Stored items
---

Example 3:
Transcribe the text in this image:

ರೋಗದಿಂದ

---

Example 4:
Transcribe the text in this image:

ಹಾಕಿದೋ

...

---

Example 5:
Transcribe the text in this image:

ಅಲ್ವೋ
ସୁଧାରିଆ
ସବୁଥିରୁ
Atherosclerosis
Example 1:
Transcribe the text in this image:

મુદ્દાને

**TRY IT**: Would you report every line of the entries above containing the word "Example"?

**WRITTEN SOLUTION**:
Example 3:
Example 4:
Example 5:
Example 1:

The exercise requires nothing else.